DoSomething(x, y, z);
}
}
You can refactor this code into a single array allocation, regardless of the number of loop iterations. To do this, configure your code to capture the vertices array before the loop:
// Better C# script example: create one copy of the vertices array
// and work with that
void Update() {
var vertices = mesh.vertices;
for(int i = 0; i < vertices.Length; i++) {
float x, y, z;
x = vertices[i].x;
y = vertices[i].y;
z = vertices[i].z;
// ...
DoSomething(x, y, z);
}
}
An optimal way of doing this is to maintain a List of vertices which is cached and re-used between frames, and then use Mesh.GetVertices to populate it when required.
// Best C# script example: create one copy of the vertices array
// and work with that.
List<Vector3> m_vertices = new List<Vector3>();
void Update() {
mesh.GetVertices(m_vertices);
for(int i = 0; i < m_vertices.Length; i++) {
float x, y, z;
x = m_vertices[i].x;
y = m_vertices[i].y;
z = m_vertices[i].z;
// ...
DoSomething(x, y, z);
}
}
While the CPU performance implications of accessing a property that allocates an array once isn’t high, repeated accesses within tight loops create CPU performance hotspots. Repeated accesses expand the managed heap.
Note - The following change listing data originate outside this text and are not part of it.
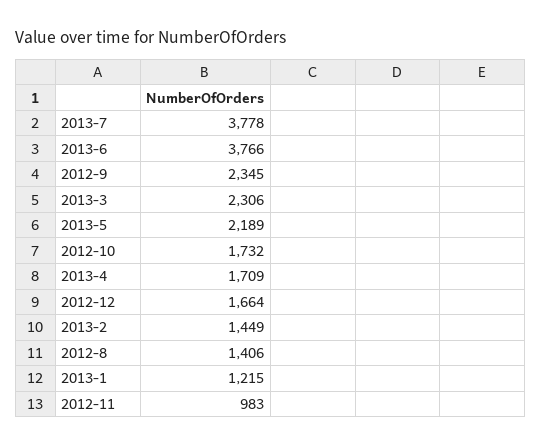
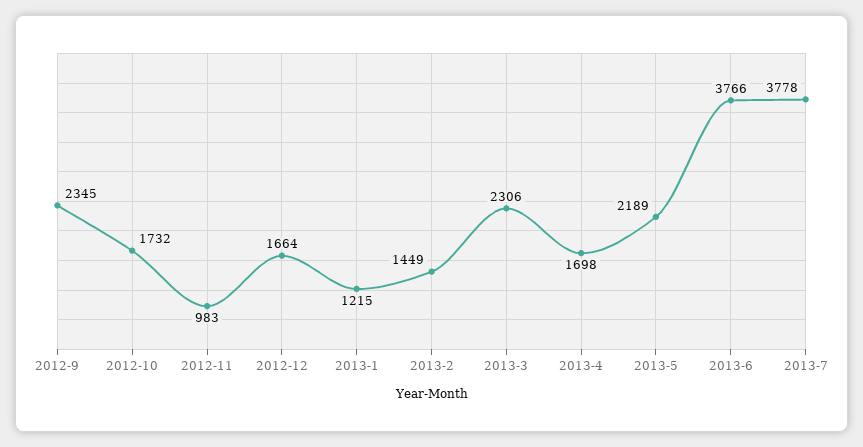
2013-4: 1709 -> 1698
2012-8: 1406 -> none

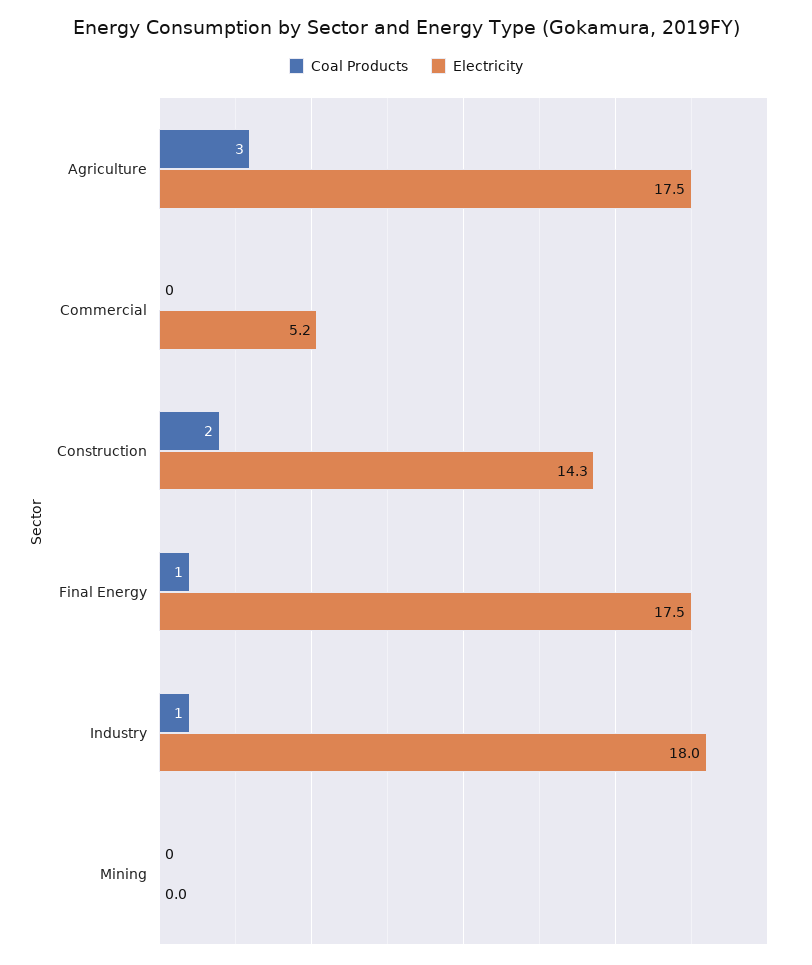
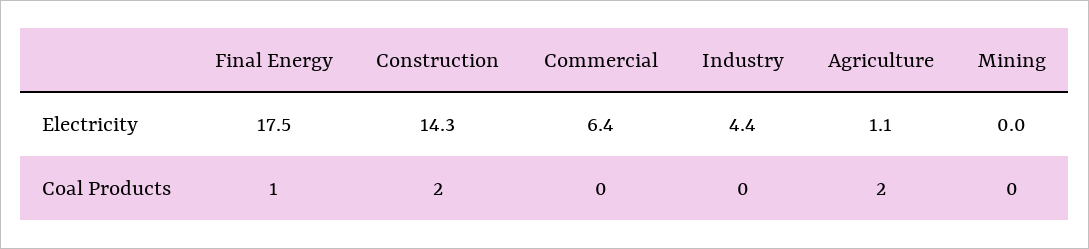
Coal Products, Agriculture: 3 -> 2
Electricity, Agriculture: 17.5 -> 1.1
Electricity, Commercial: 5.2 -> 6.4
Coal Products, Industry: 1 -> 0
Electricity, Industry: 18 -> 4.4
This problem is common on mobile devices, because the Input.touches API behaves similarly to the previous example. It’s also common for projects to contain code similar to the following, where an allocation occurs each time the .touches property is accessed:
// Bad C# script example: Input.touches returns an array every time it’s accessed
for ( int i = 0; i < Input.touches.Length; i++ ) {
Touch touch = Input.touches[i];
// …
}
To improve this, you can configure your code to hoist the array allocation out of the loop condition:
// Better C# script example: Input.touches is only accessed once here
Touch[] touches = Input.touches;
for ( int i = 0; i < touches.Length; i++ ) {
Touch touch = touches[i];
// …
}
The following code example converts the previous example to the allocation-free Touch API:
// BEST C# script example: Input.touchCount and Input.GetTouch don’t allocate at all.
int touchCount = Input.touchCount;
for ( int i = 0; i < touchCount; i++ ) {
Touch touch = Input.GetTouch(i);
// …
}
Note: The property access (Input.touchCount) remains outside the loop condition, to save the CPU impact of invoking the property’s get method.
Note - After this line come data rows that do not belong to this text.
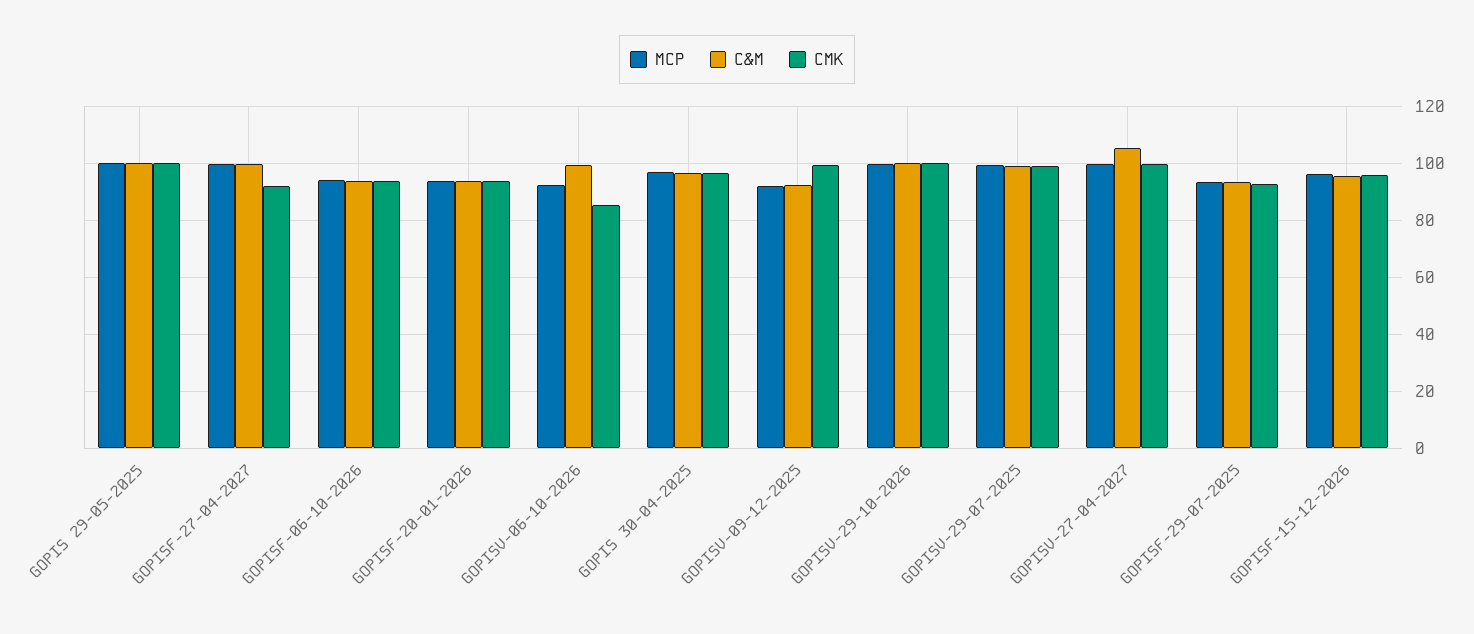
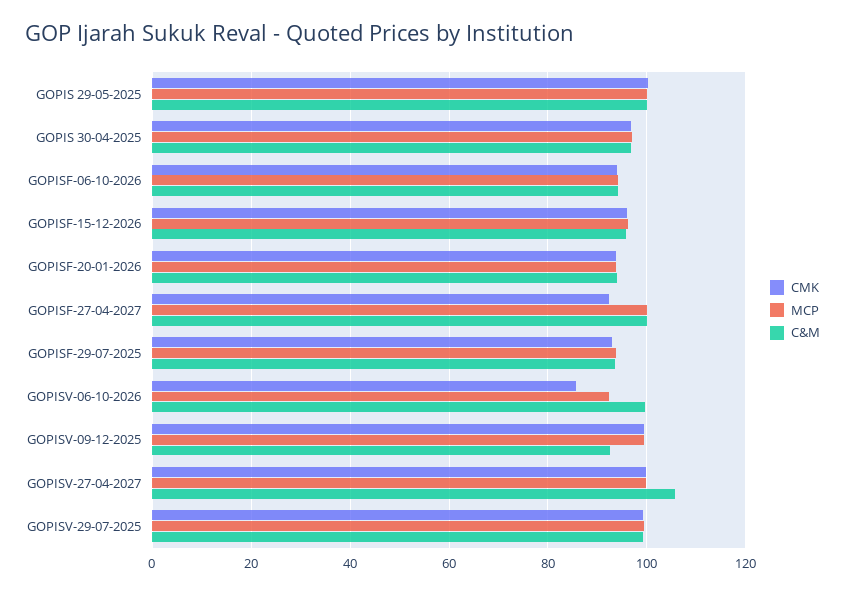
MCP, GOPISV-09-12-2025: 92.5 -> 100
MCP, GOPISV-29-10-2026: 100 -> none
C&M, GOPISV-29-10-2026: 100 -> none
CMK, GOPISV-29-10-2026: 100 -> none

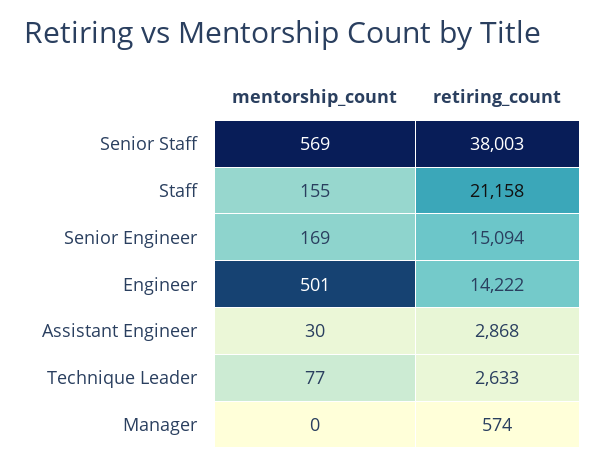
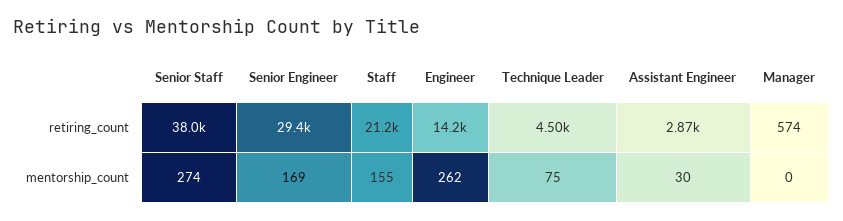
mentorship_count, Senior Staff: 569 -> 274
retiring_count, Senior Engineer: 15094 -> 29400
mentorship_count, Engineer: 501 -> 262
mentorship_count, Technique Leader: 77 -> 75
retiring_count, Technique Leader: 2633 -> 4500

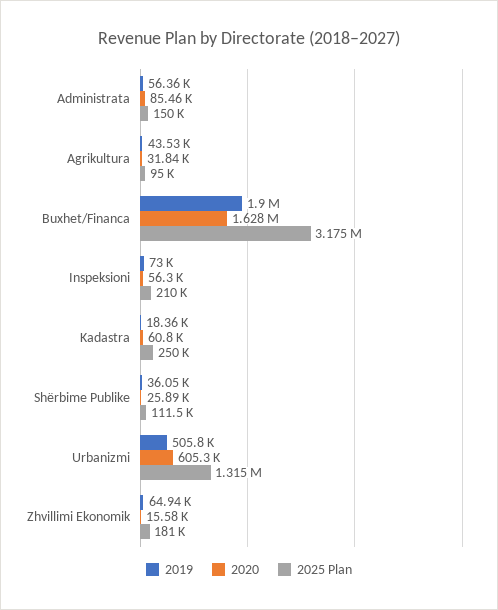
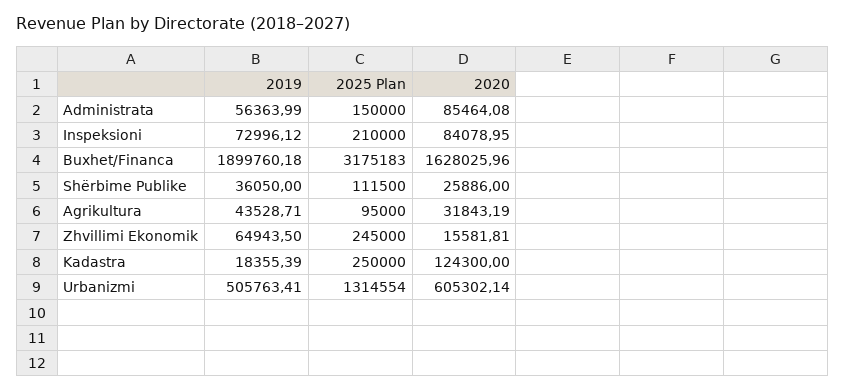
2020, Inspeksioni: 56300 -> 84078.95
2020, Kadastra: 60800 -> 124300
2025 Plan, Zhvillimi Ekonomik: 181000 -> 245000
Some Unity APIs have alternative versions that don’t cause memory allocations. You should use these when possible. The following table contains an example of allocating APIs and their non-allocating alternatives:
| Allocating API | Non-allocating API alternative |
|---|---|
Physics.RaycastAll |
Physics.RaycastNonAlloc |
Animator.parameters |
Animator.parameterCount and Animator.GetParameter
|
Renderer.sharedMaterials |
Renderer.GetSharedMaterials |
In general, if the method returns an array, there’s usually a non-allocating version of the API which you can use to pass the array to.
Some development teams prefer to return empty arrays instead of null when an array-valued method needs to return an empty set. This coding pattern is common in a lot of managed languages, in particular with C# and Java.
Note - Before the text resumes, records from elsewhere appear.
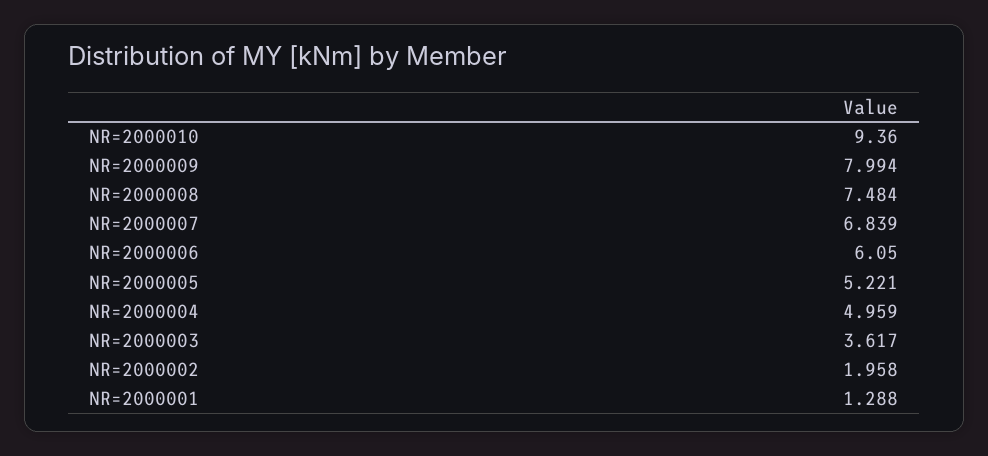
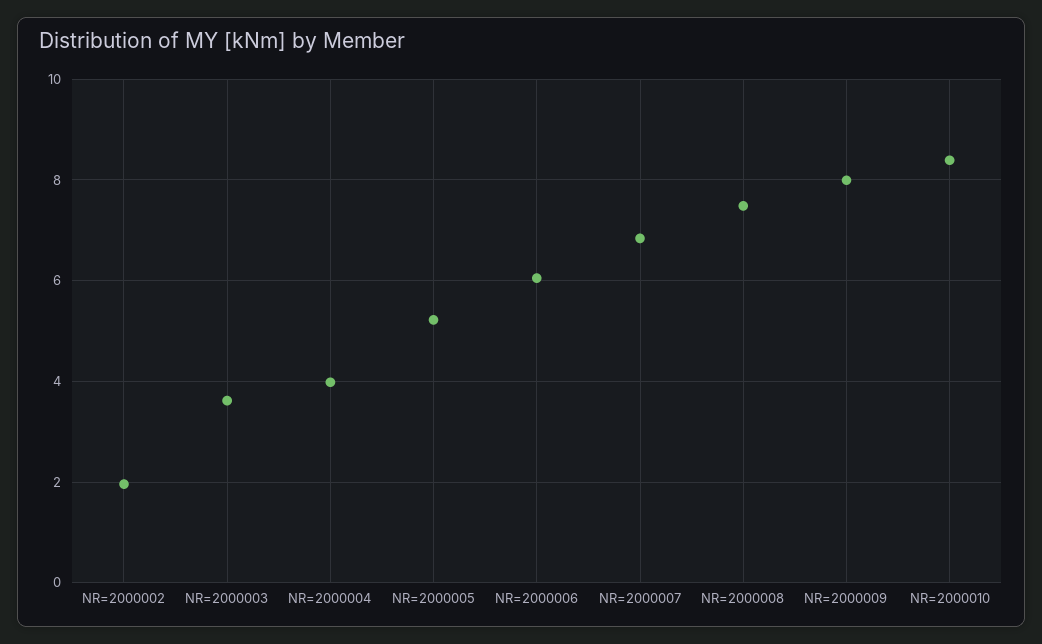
NR=2000010: 9.36 -> 8.4
NR=2000004: 4.959 -> 4
NR=2000001: 1.288 -> none

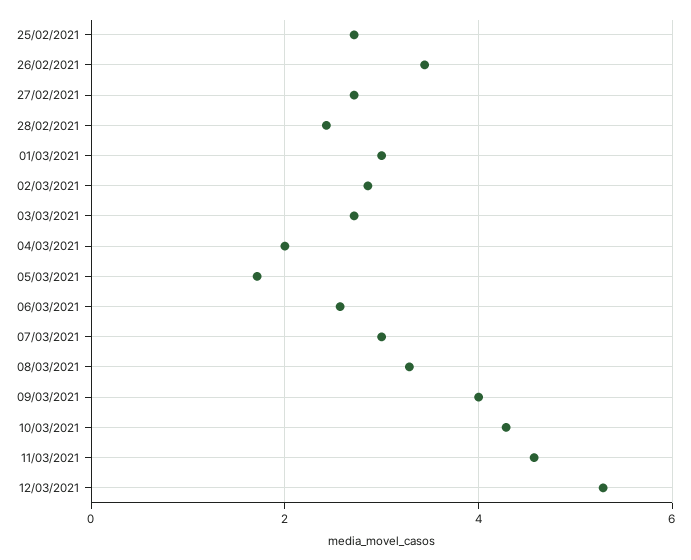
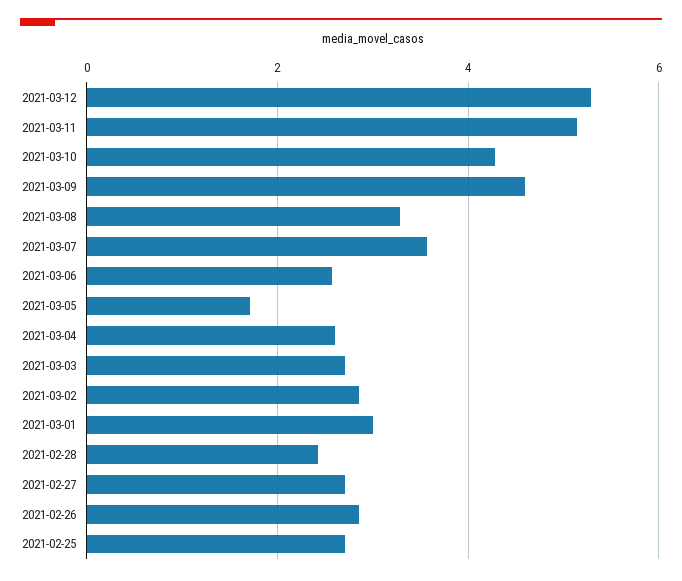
26/02/2021: 3.4 -> 2.8
04/03/2021: 2 -> 2.6
07/03/2021: 3 -> 3.6
09/03/2021: 4 -> 4.6
11/03/2021: 4.6 -> 5.2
When returning a zero-length array from a method, it’s more efficient to return a pre-allocated static instance of the zero-length array than to repeatedly create empty arrays.
Unity’s garbage collector is a heuristic garbage collector, which means that it treats any field that has the size of a pointer as if it is a pointer. The garbage collector checks every pointer and reference that it encounters.
When you use large arrays (with more than 10 thousand elements), the garbage collector might interpret large arrays as a long list of pointers that it needs to check, which increases memory pressure and slows the garbage collector down.
The scripting VM also has to allocate big chunks of managed heap space for large arrays which increases the chance that a random value looks like a valid address in the managed heap chunk’s memory address range. Large arrays are also a big contributing factor to managed heap fragmentation.
If you need to allocate arrays of such length, consider using the collection types in Unity.Collections namespace (including NativeArray) in the Unity core API, and the data structures in the Unity Collections package. As an additional benefit, using these collections are compatible with the job system and Burst.